Dass der Wintersport heute in einem Atemzug mit der Belastung der Natur erwähnt wird, ist allseits bekannt. Für Kunstschnee werden große Speicherbecken in die Landschaft gebaut, das Hochpumpen des Wassers und der Betrieb der Lifte verschlingen Unmengen an Energie, von der staureichen Anreise ganz zu schweigen. Auch Wintersportbegeisterte müssen einsehen, dass das Aufrechterhalten des Skibetriebs unter natürlichen Bedingungen nicht mehr möglich ist.

Was bei der Belastung der Natur beginnt, endet beim Preisanstieg. Skisport wird so immer mehr zu einer Frage der sozialen Gerechtigkeit. "Wer es sich finanziell erlauben kann, wird in Zukunft einfach auf andere, höhere Regionen ausweichen", sagt Manfred Reiter, 1. Vorsitzender des Ski-Club Dachau. Gerade deshalb erfülle der Verein eine wichtige Funktion. Hier werden Fahrgemeinschaften gebildet, und bei der Übernachtung auf der vereinseigenen Hütte in den Tegernseer Bergen spare man sich natürlich auch noch einmal Einiges.
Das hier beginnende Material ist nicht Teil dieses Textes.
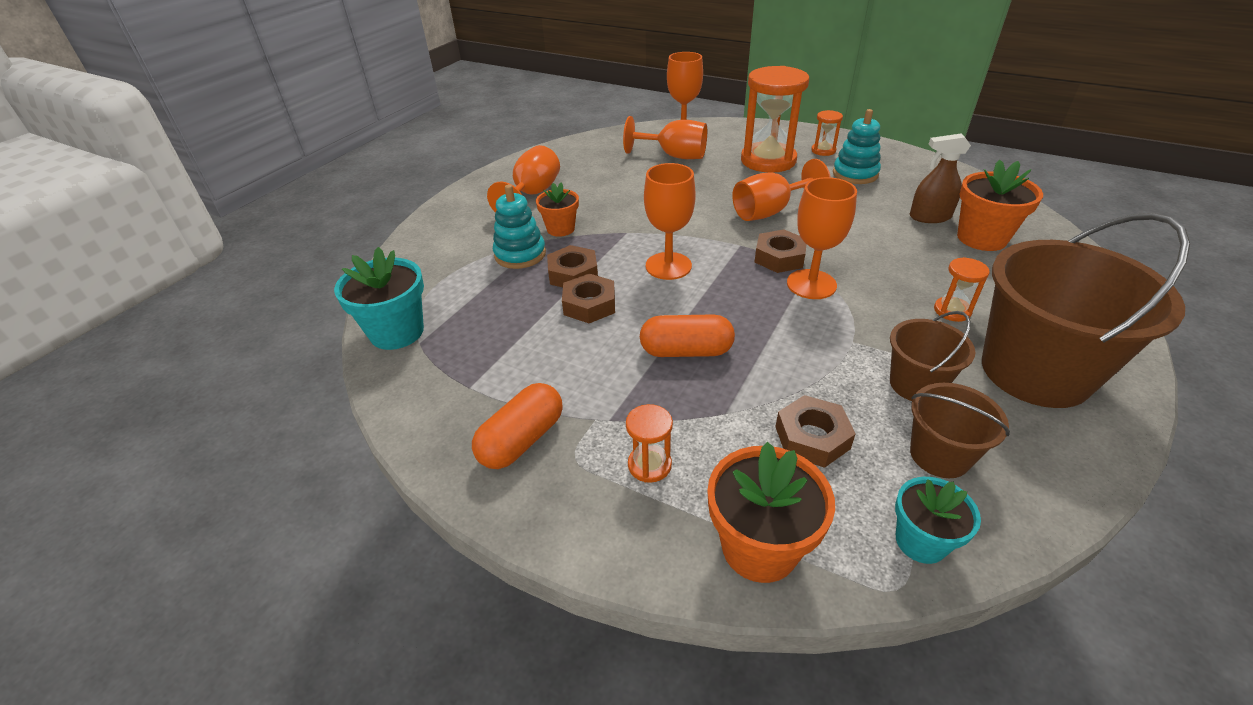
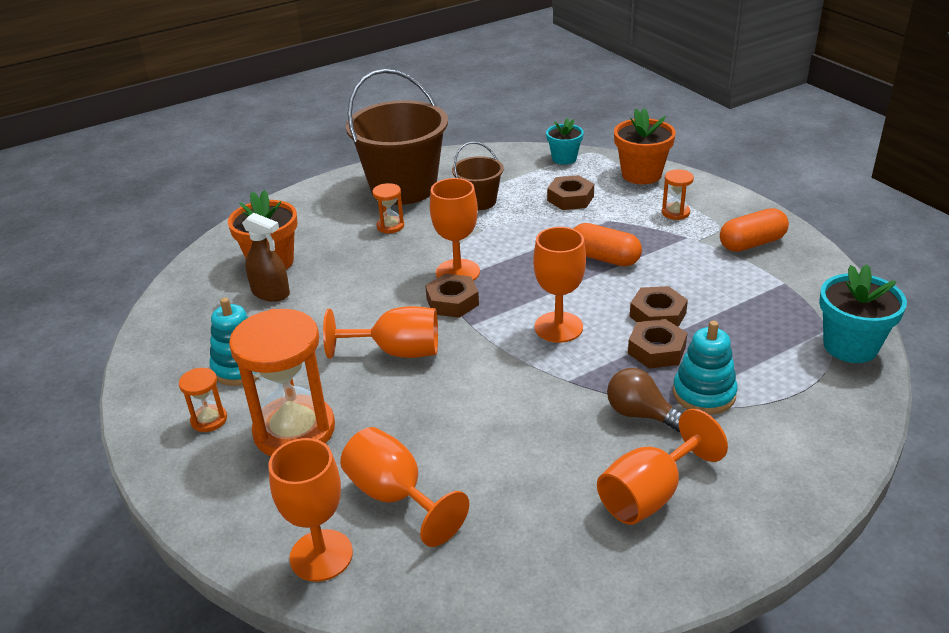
camera: 150 degrees left, 5 degrees down
orange flower pot [536,183,579,237] -> brown light bulb [607,368,683,432]
brown bucket [910,383,1010,478] -> none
Auch Ksionzek vom ASV appelliert, den Skivereinen nicht den Sündenbock zuzuschieben. Man müsse doch sehen, dass es immer noch nachhaltiger sei, mit dem gemieteten Bus des Vereins in die Berge zu fahren, als einzeln mit dem Auto zu kommen. Außerdem sei es die Erfahrung, in der Natur zu sein, die besonders wichtig für Kinder ist. "Skifahren ist ein Sport, wo man sich draußen bewegt, wo man auch mal sieht: Da hüpft ein Eichhörnchen rum."

Am Sonntag verspricht die Stimme vom Bergkirchener Liftbetreiber Heitmeier sodann auch: "Wir ham a frische Luft, wir ham an Lift, der sich dreht." Aber er schickt eben auch gleich hinter her: "Schau ma moi, was werd." Denn, wie lange der Schnee dieses Mal liegen bleibt, das vermag freilich auch Heitmeier nicht zu sagen. Es wäre, so sagte er mit Blick auf den verheißungsvollen Wetterbericht aber bereits vor ein paar Tagen, schon schön, "wenn's jetzt mal zwei Wochen gehen würde. Dann wär meine Seele wieder beruhigt."